• Saved entries
========================================================================

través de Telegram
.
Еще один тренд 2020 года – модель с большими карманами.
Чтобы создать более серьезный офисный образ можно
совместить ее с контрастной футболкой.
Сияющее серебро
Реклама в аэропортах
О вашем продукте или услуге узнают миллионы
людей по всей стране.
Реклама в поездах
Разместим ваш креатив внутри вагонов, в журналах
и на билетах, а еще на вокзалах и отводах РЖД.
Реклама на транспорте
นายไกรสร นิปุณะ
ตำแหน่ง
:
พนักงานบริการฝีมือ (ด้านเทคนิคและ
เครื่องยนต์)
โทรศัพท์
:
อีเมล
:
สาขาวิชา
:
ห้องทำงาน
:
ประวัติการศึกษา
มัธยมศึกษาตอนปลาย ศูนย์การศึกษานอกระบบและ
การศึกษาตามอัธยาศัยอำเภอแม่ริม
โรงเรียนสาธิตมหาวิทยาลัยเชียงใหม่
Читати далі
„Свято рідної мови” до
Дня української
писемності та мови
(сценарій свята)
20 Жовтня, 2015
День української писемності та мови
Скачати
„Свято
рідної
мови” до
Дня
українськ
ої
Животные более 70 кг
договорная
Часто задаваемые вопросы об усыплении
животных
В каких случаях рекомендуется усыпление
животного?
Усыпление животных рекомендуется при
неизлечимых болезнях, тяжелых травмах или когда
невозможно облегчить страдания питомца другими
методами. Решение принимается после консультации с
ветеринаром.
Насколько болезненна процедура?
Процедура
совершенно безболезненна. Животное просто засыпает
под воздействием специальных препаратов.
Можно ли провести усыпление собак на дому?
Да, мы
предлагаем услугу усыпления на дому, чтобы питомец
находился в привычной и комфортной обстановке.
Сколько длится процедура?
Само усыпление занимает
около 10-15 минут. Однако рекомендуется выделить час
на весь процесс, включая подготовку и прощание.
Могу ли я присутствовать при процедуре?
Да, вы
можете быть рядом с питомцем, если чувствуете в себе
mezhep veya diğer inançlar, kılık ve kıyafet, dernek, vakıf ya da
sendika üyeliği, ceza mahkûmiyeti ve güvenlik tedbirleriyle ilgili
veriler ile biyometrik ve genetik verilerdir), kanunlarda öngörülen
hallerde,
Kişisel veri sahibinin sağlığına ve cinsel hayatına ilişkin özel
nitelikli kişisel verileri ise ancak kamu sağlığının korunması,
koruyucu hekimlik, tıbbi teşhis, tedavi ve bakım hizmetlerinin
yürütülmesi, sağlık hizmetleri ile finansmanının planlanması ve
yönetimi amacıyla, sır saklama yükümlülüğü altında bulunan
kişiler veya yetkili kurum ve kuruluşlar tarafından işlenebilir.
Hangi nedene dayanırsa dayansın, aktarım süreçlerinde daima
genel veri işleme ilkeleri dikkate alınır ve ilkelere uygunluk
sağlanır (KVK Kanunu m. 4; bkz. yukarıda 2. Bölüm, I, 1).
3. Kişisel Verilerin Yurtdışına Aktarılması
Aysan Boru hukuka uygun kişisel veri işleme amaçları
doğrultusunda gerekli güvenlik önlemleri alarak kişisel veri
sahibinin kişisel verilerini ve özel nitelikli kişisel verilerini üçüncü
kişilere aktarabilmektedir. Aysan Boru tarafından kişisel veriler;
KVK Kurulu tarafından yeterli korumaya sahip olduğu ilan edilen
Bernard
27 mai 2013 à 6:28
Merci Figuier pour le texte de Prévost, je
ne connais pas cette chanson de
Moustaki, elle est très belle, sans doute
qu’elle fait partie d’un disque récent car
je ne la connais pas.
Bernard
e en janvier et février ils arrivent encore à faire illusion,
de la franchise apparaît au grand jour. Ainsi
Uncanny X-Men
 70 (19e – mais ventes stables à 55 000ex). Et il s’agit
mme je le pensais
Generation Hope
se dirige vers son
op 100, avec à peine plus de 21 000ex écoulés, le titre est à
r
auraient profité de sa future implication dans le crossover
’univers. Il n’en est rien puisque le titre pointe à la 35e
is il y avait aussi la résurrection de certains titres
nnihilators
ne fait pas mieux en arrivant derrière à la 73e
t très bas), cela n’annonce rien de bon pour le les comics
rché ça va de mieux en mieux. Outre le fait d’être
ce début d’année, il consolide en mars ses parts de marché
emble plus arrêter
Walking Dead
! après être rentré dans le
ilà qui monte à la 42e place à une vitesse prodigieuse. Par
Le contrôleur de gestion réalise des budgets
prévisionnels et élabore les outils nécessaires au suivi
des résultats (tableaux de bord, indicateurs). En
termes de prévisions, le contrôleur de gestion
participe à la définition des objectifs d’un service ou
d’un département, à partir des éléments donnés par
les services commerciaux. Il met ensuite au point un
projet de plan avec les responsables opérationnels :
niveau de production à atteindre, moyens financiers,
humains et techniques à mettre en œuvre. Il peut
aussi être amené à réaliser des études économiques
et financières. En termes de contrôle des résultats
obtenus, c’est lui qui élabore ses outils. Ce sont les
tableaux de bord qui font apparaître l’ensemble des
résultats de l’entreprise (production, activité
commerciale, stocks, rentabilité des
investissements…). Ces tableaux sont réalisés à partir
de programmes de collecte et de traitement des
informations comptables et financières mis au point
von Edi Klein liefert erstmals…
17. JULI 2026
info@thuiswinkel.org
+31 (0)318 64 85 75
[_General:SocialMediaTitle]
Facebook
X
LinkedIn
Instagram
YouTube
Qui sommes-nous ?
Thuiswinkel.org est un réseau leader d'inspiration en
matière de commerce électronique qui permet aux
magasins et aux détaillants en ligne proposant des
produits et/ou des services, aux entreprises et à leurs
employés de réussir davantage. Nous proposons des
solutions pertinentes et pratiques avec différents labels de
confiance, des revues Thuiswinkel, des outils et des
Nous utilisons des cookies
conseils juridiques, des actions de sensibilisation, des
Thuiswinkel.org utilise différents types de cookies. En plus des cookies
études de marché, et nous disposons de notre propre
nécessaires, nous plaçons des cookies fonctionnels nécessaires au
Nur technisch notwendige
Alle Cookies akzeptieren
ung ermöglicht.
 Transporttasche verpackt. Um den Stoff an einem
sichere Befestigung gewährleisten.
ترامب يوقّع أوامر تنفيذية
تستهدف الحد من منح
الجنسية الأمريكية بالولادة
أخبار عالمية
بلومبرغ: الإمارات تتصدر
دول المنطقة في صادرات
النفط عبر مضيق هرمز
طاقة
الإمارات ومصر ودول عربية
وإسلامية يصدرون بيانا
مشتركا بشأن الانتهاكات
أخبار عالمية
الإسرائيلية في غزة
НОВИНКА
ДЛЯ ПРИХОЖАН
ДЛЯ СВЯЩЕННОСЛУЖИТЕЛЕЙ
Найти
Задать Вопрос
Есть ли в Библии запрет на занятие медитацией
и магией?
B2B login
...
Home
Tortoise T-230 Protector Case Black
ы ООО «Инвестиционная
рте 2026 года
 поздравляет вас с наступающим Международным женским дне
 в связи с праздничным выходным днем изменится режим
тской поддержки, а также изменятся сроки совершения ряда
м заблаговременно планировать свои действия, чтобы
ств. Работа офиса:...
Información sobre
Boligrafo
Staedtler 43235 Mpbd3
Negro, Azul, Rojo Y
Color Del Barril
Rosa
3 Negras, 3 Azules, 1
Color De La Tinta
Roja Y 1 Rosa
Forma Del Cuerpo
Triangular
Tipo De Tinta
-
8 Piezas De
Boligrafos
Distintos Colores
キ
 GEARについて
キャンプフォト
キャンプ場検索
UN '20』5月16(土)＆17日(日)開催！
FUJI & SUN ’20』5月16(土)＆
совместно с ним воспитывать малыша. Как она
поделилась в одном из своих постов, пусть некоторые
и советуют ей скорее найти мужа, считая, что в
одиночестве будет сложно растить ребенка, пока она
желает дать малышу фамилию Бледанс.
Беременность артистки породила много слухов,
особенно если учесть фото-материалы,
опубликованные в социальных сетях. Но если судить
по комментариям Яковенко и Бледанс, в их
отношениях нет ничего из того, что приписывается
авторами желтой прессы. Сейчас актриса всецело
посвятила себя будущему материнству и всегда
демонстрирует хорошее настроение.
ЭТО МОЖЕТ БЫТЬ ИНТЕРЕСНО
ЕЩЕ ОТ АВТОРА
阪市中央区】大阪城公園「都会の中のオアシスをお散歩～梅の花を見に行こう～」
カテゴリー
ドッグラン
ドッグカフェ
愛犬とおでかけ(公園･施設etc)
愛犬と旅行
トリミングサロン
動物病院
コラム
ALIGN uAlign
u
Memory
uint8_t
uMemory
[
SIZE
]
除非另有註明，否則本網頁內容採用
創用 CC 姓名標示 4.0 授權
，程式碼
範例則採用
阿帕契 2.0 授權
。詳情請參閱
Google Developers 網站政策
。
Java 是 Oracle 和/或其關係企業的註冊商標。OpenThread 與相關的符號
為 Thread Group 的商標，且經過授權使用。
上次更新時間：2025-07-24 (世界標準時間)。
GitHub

========================================================================

• What you will do
Each line of the entries where the string "sont" occurs should be shown.

• Result
obtenus, c’est lui qui élabore ses outils. Ce sont les
investissements…). Ces tableaux sont réalisés à partir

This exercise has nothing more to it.